DATA FOR PROCESSING →
_ _ _

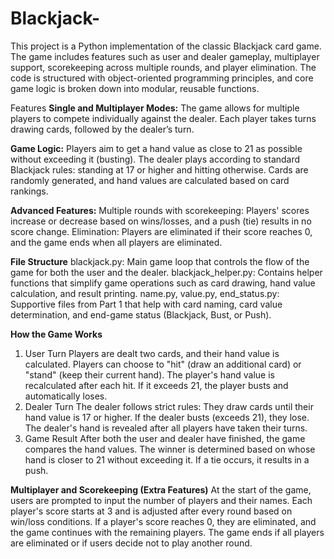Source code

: # Blackjack-
This project is a Python implementation of the classic Blackjack card game. The game includes features such as user and dealer gameplay, multiplayer support, scorekeeping across multiple rounds, and player elimination. The code is structured with object-oriented programming principles, and core game logic is broken down into modular, reusable functions.

Features
**Single and Multiplayer Modes:**
The game allows for multiple players to compete individually against the dealer.
Each player takes turns drawing cards, followed by the dealer’s turn.

**Game Logic:**
Players aim to get a hand value as close to 21 as possible without exceeding it (busting).
The dealer plays according to standard Blackjack rules: standing at 17 or higher and hitting otherwise.
Cards are randomly generated, and hand values are calculated based on card rankings.

**Advanced Features:**
Multiple rounds with scorekeeping: Players' scores increase or decrease based on wins/losses, and a push (tie) results in no score change.
Elimination: Players are eliminated if their score reaches 0, and the game ends when all players are eliminated.

**File Structure**
blackjack.py: Main game loop that controls the flow of the game for both the user and the dealer.
blackjack_helper.py: Contains helper functions that simplify game operations such as card drawing, hand value calculation, and result printing.
name.py, value.py, end_status.py: Supportive files from Part 1 that help with card naming, card value determination, and end-game status (Blackjack, Bust, or Push).

**How the Game Works**
1. User Turn
Players are dealt two cards, and their hand value is calculated.
Players can choose to "hit" (draw an additional card) or "stand" (keep their current hand).
The player's hand value is recalculated after each hit. If it exceeds 21, the player busts and automatically loses.
2. Dealer Turn
The dealer follows strict rules: They draw cards until their hand value is 17 or higher. If the dealer busts (exceeds 21), they lose.
The dealer's hand is revealed after all players have taken their turns.
3. Game Result
After both the user and dealer have finished, the game compares the hand values.
The winner is determined based on whose hand is closer to 21 without exceeding it.
If a tie occurs, it results in a push.

**Multiplayer and Scorekeeping (Extra Features)**
At the start of the game, users are prompted to input the number of players and their names.
Each player's score starts at 3 and is adjusted after every round based on win/loss conditions.
If a player's score reaches 0, they are eliminated, and the game continues with the remaining players.
The game ends if all players are eliminated or if users decide not to play another round.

_ _ _

REQUIRED ACTION → An exact restatement of the entries above is needed; no picture may appear in it.

FINISHED TASK →
Source code

: # Blackjack-
This project is a Python implementation of the classic Blackjack card game. The game includes features such as user and dealer gameplay, multiplayer support, scorekeeping across multiple rounds, and player elimination. The code is structured with object-oriented programming principles, and core game logic is broken down into modular, reusable functions.

Features
**Single and Multiplayer Modes:**
The game allows for multiple players to compete individually against the dealer.
Each player takes turns drawing cards, followed by the dealer’s turn.

**Game Logic:**
Players aim to get a hand value as close to 21 as possible without exceeding it (busting).
The dealer plays according to standard Blackjack rules: standing at 17 or higher and hitting otherwise.
Cards are randomly generated, and hand values are calculated based on card rankings.

**Advanced Features:**
Multiple rounds with scorekeeping: Players' scores increase or decrease based on wins/losses, and a push (tie) results in no score change.
Elimination: Players are eliminated if their score reaches 0, and the game ends when all players are eliminated.

**File Structure**
blackjack.py: Main game loop that controls the flow of the game for both the user and the dealer.
blackjack_helper.py: Contains helper functions that simplify game operations such as card drawing, hand value calculation, and result printing.
name.py, value.py, end_status.py: Supportive files from Part 1 that help with card naming, card value determination, and end-game status (Blackjack, Bust, or Push).

**How the Game Works**
1. User Turn
Players are dealt two cards, and their hand value is calculated.
Players can choose to "hit" (draw an additional card) or "stand" (keep their current hand).
The player's hand value is recalculated after each hit. If it exceeds 21, the player busts and automatically loses.
2. Dealer Turn
The dealer follows strict rules: They draw cards until their hand value is 17 or higher. If the dealer busts (exceeds 21), they lose.
The dealer's hand is revealed after all players have taken their turns.
3. Game Result
After both the user and dealer have finished, the game compares the hand values.
The winner is determined based on whose hand is closer to 21 without exceeding it.
If a tie occurs, it results in a push.

**Multiplayer and Scorekeeping (Extra Features)**
At the start of the game, users are prompted to input the number of players and their names.
Each player's score starts at 3 and is adjusted after every round based on win/loss conditions.
If a player's score reaches 0, they are eliminated, and the game continues with the remaining players.
The game ends if all players are eliminated or if users decide not to play another round.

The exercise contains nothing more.